Since being cut by the Bengals, Ahmad Brooks has found a pretty good home in San Francisco. He picked up 11 sacks combined in the 2009 and 2010 seasons as a situational pass rusher, and after stepping into a starting role this year, he’s responded by putting together his most productive year as a pro. On Sunday, Brooks picked up two sacks, giving him four for the season.
None of the previous ones was as impressive as the sack that got the 49ers off to a great start on Sunday. Less than a minute into the game, Brooks set up Browns right tackle Tony Pashos with a quick two steps straight up field, which caught Pashos taking too wide of a kick step. Brooks planted his left foot, and cut back inside. Pashos had all his weight on his back foot so he was unable to counter. Brooks found a massive opening for a free run to Colt McCoy.
All of that is pretty standard stuff for a pass rusher on a good day. But as Brooks crossed in front of the still backpedaling Pashos, Pashos reached up and ripped off Brooks’ helmet. Brooks didn’t slow down at all as he went ahead and wrapped up McCoy, knocking the football out. A few plays later, San Francisco had an early 7-0 lead.
Could it be anybody but Tim Tebow? Tebow wasn’t to blame for all of the seven sacks he picked up (he had three long sacks of three seconds or more), but it’s hard to find anyone else but Tebow to blame for his sack on the first play of the fourth quarter.

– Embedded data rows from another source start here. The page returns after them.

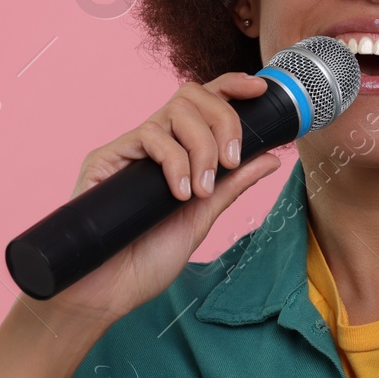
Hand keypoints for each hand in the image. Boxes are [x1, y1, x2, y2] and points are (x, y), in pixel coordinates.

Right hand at [44, 73, 282, 325]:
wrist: (108, 290)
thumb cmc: (147, 259)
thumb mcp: (202, 218)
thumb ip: (232, 185)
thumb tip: (272, 157)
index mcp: (178, 154)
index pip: (204, 103)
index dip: (231, 87)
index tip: (258, 89)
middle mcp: (154, 145)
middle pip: (193, 96)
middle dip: (223, 121)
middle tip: (230, 162)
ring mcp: (130, 149)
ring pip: (175, 111)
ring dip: (201, 148)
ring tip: (200, 191)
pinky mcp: (106, 157)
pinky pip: (149, 135)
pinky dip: (174, 162)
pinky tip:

Tebow dropped back, remained in the pocket, but eventually was pulled down by Lawrence Jackson 7.9 seconds after the snap. John Beck deserves special mention for having two sacks of six seconds or longer, but then when you get sacked 10 times, there’s a pretty good chance you’ll have sacks of all different types. That was proven true when Beck also had the shortest sack of the week as an unblocked Jairus Byrd wrapped up Beck just 1.5 seconds after the snap.